Work request
Take the lines below between the one holding "#### Read only" and the one holding "#### Distributed transactions", inclusive, and copy them exactly. Add nothing.

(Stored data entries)

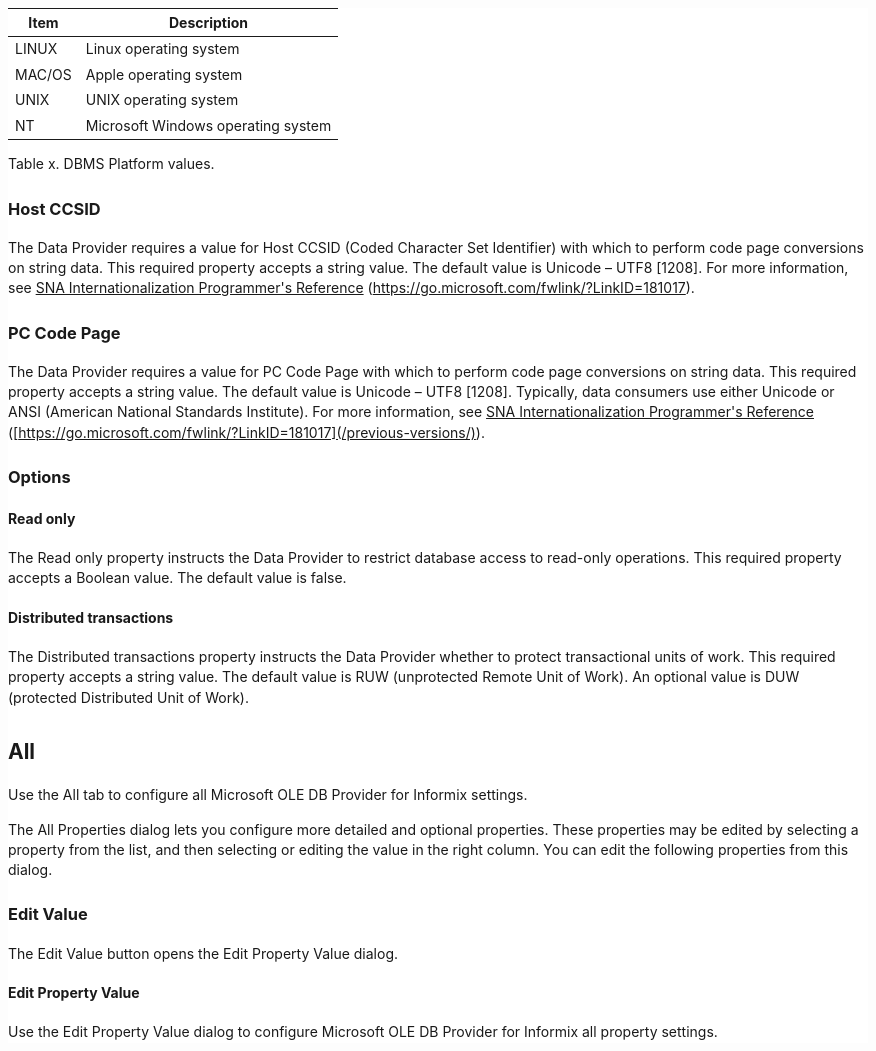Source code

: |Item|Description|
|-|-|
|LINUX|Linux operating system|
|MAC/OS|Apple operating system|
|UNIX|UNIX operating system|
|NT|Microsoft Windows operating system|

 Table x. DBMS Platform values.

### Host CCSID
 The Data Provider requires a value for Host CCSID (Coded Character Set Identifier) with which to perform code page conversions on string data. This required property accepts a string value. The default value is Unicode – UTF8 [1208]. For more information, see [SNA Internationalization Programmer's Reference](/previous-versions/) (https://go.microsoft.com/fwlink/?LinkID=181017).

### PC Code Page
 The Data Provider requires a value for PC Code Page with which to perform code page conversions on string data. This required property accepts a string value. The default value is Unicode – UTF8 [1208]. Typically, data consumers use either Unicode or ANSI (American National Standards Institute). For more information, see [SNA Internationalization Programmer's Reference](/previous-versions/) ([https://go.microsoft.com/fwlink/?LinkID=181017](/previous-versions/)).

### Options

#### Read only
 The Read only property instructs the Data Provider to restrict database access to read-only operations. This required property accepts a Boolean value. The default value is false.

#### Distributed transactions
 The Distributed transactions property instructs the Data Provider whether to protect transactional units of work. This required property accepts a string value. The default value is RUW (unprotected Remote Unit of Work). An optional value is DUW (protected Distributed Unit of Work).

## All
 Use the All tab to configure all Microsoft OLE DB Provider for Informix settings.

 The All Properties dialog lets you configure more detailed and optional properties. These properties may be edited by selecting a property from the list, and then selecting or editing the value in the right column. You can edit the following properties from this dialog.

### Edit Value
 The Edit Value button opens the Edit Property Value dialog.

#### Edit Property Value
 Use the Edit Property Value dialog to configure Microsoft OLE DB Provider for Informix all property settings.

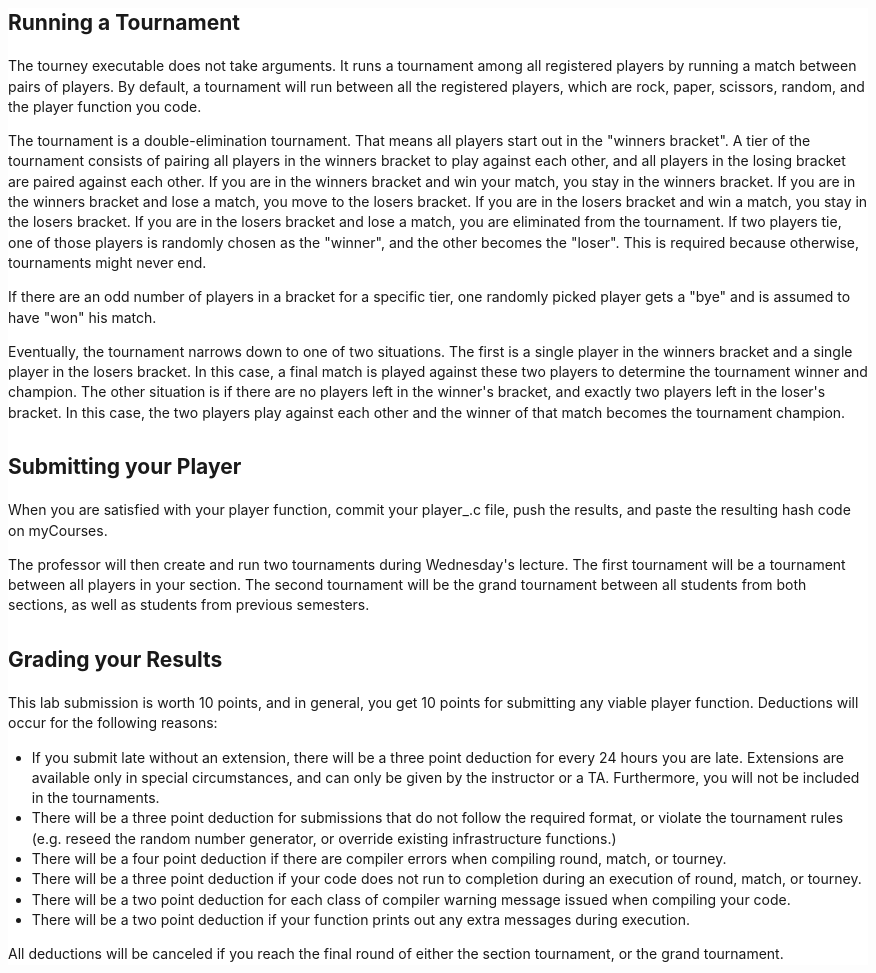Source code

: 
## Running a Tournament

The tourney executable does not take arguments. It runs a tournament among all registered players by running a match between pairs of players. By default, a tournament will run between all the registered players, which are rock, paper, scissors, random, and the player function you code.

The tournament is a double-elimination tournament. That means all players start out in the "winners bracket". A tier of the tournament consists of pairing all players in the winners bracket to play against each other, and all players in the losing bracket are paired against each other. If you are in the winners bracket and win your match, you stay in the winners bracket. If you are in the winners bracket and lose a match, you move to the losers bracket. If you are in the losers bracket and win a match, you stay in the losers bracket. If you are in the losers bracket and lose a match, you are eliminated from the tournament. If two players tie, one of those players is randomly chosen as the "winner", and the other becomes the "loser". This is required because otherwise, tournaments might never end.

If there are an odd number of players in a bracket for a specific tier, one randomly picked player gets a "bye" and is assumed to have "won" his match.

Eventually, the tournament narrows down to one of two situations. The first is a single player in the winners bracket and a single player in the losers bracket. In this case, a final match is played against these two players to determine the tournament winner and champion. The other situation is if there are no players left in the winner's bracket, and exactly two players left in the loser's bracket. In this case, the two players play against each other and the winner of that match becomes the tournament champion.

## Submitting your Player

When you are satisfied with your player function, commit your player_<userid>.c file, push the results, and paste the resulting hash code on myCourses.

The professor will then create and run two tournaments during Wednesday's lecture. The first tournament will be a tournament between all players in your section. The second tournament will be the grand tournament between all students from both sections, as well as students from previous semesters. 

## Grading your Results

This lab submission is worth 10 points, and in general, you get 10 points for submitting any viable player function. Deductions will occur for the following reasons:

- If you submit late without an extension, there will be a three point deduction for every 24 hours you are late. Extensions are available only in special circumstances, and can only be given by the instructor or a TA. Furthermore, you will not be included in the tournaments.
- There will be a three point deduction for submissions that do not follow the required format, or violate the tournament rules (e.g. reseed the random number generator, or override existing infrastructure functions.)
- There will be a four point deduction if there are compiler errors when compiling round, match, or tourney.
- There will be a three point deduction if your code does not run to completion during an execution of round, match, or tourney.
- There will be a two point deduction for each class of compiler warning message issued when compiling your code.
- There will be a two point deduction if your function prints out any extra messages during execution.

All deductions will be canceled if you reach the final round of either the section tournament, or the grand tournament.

==

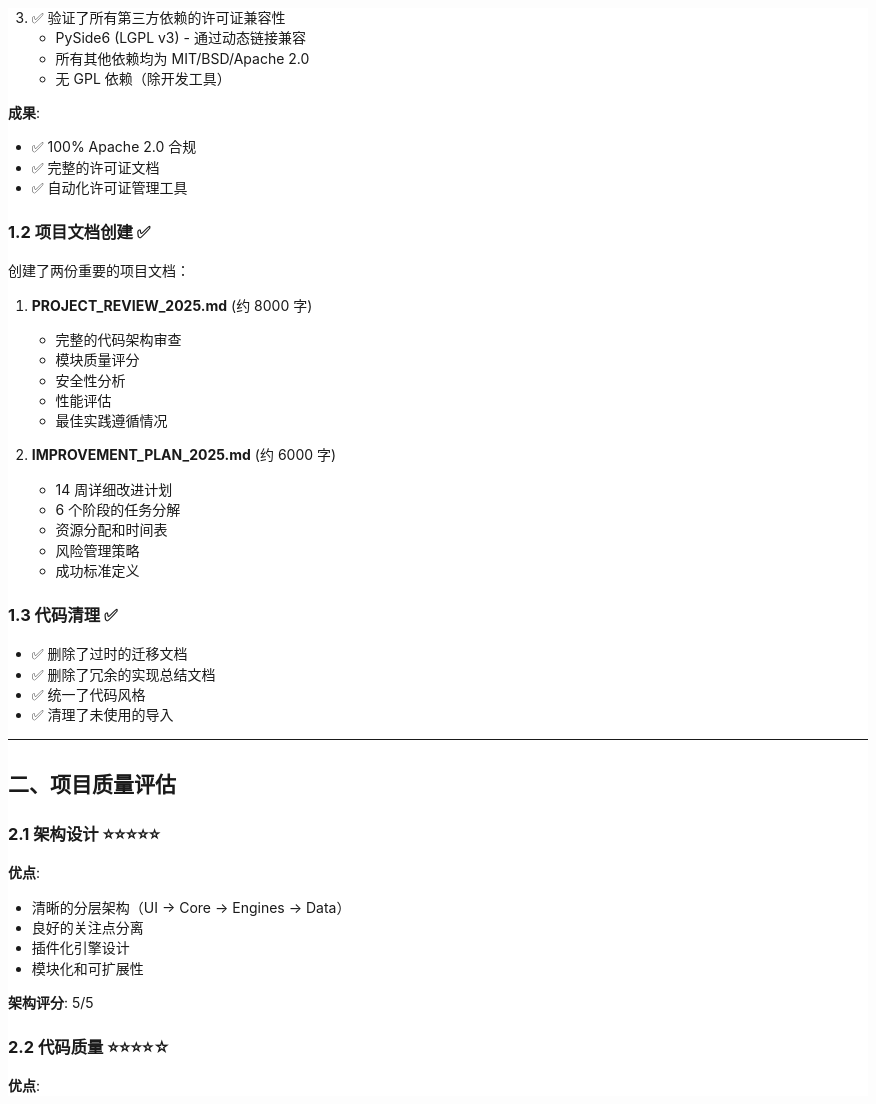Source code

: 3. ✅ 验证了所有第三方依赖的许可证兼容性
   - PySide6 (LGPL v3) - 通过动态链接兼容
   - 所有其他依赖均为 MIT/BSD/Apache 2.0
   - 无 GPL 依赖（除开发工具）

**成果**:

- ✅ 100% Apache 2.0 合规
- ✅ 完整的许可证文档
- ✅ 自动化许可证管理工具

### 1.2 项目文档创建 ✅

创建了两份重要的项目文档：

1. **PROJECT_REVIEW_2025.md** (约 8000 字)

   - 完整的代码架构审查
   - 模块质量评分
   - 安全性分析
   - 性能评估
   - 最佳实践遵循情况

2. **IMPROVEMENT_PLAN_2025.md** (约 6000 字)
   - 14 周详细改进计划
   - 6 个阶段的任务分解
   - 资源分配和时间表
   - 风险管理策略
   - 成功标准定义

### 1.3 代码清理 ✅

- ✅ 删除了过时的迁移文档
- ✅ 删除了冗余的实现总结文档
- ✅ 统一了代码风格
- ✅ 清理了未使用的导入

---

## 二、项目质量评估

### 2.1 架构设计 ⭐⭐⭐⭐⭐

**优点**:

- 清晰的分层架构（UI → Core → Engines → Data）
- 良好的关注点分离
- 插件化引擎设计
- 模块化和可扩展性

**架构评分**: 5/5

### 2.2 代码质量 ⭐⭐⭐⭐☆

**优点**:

Completed exercise
#### Read only
 The Read only property instructs the Data Provider to restrict database access to read-only operations. This required property accepts a Boolean value. The default value is false.

#### Distributed transactions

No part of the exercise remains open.